--- Source data ---

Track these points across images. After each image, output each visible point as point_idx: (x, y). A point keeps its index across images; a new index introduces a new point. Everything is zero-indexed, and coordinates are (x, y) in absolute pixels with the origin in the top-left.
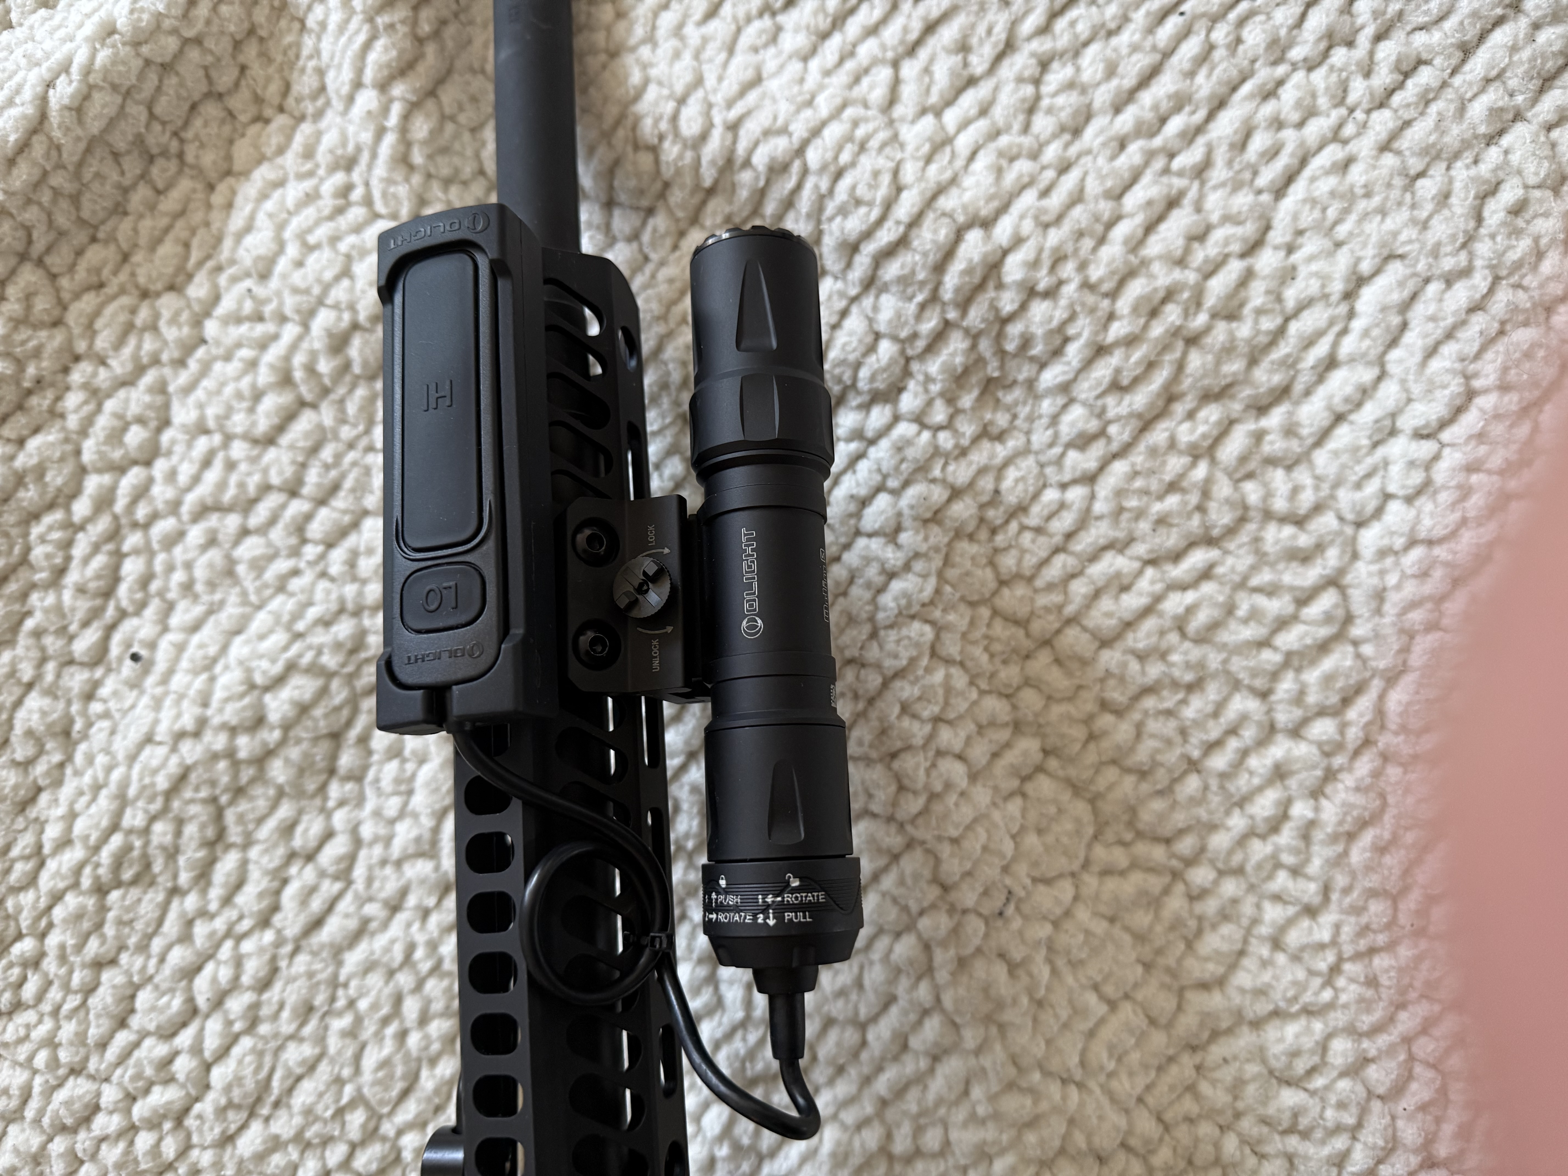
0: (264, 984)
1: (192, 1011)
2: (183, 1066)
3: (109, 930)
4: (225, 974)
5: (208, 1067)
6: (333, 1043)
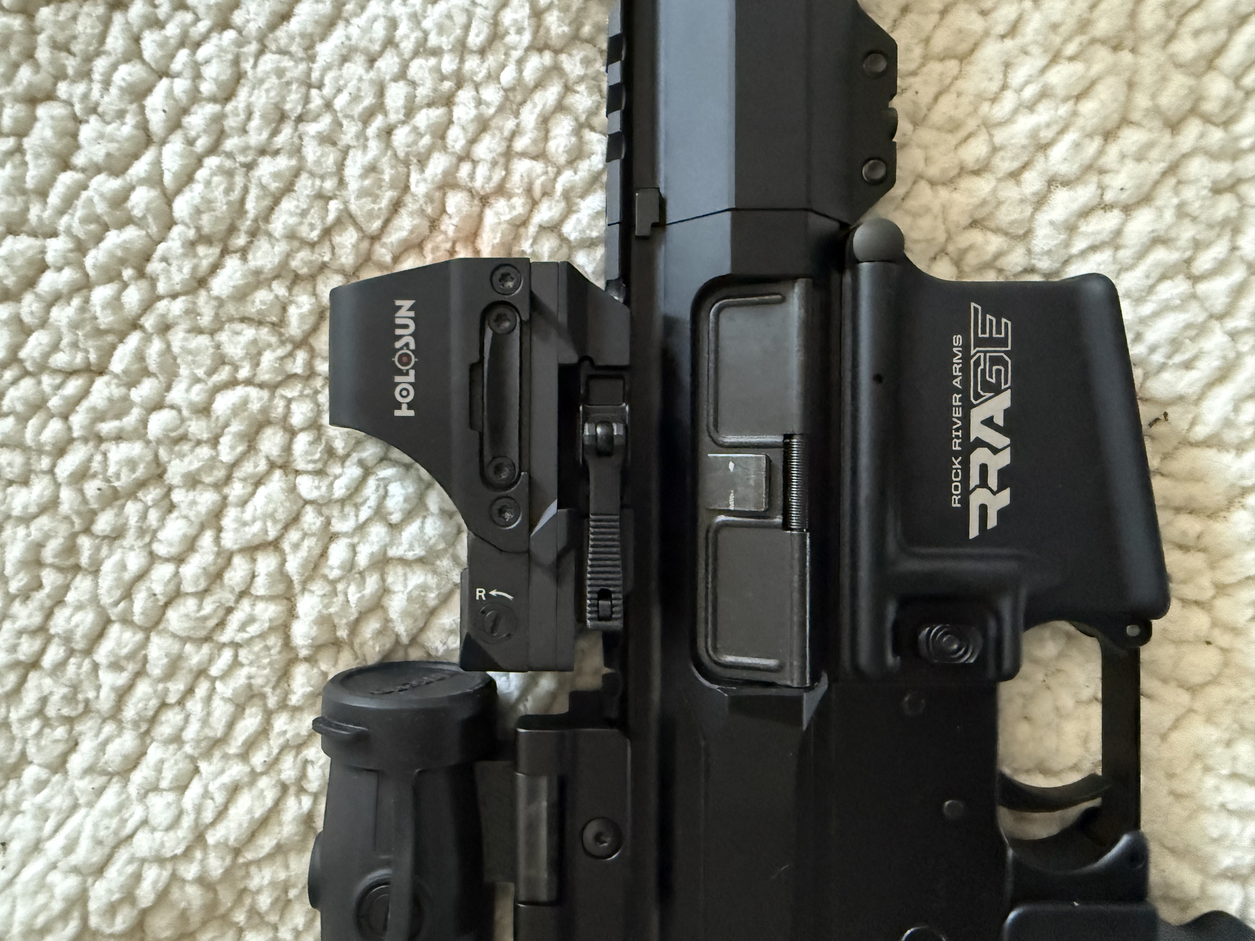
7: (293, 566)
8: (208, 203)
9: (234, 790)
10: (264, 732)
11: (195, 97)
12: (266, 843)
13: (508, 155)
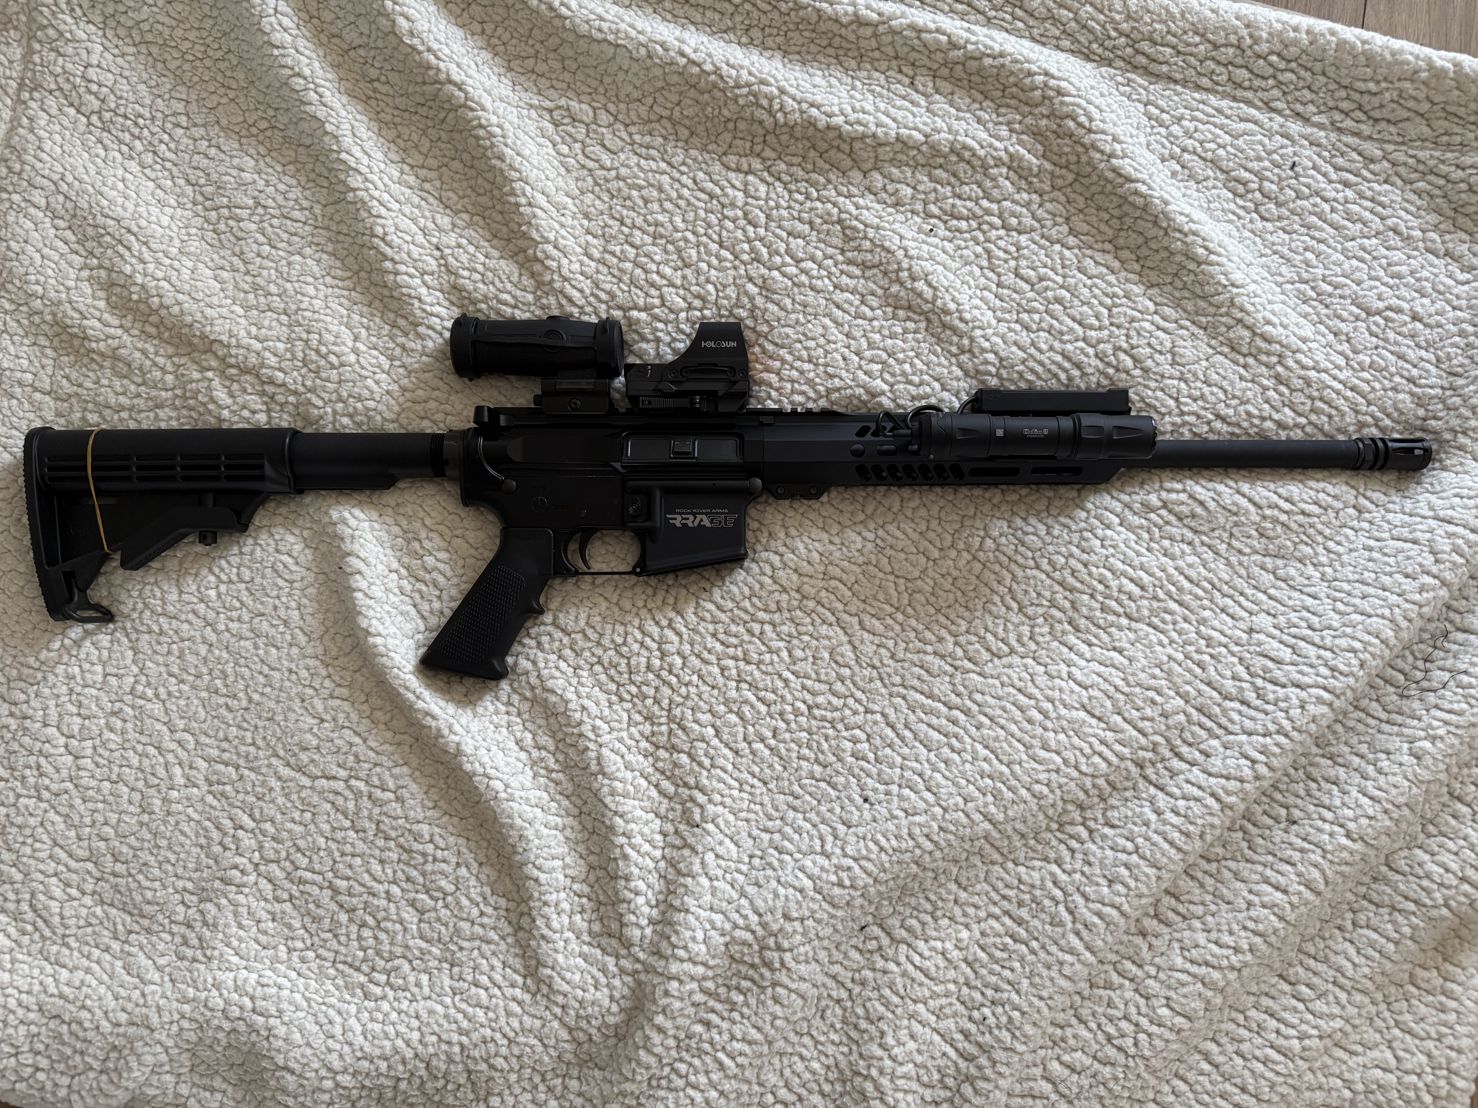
0: (812, 288)
1: (798, 261)
2: (778, 260)
3: (825, 227)
4: (815, 273)
5: (778, 269)
6: (793, 316)
7: (657, 311)
8: (776, 282)
9: (581, 291)
10: (600, 301)
11: (811, 277)
12: (564, 302)
13: (793, 381)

---

* Directions
Only the lines from the one that holds "8: (208, 203)" through the final line of the material should be reproduced, word for word, with the pictures omitted.

* Exercise answer
8: (208, 203)
9: (234, 790)
10: (264, 732)
11: (195, 97)
12: (266, 843)
13: (508, 155)
0: (812, 288)
1: (798, 261)
2: (778, 260)
3: (825, 227)
4: (815, 273)
5: (778, 269)
6: (793, 316)
7: (657, 311)
8: (776, 282)
9: (581, 291)
10: (600, 301)
11: (811, 277)
12: (564, 302)
13: (793, 381)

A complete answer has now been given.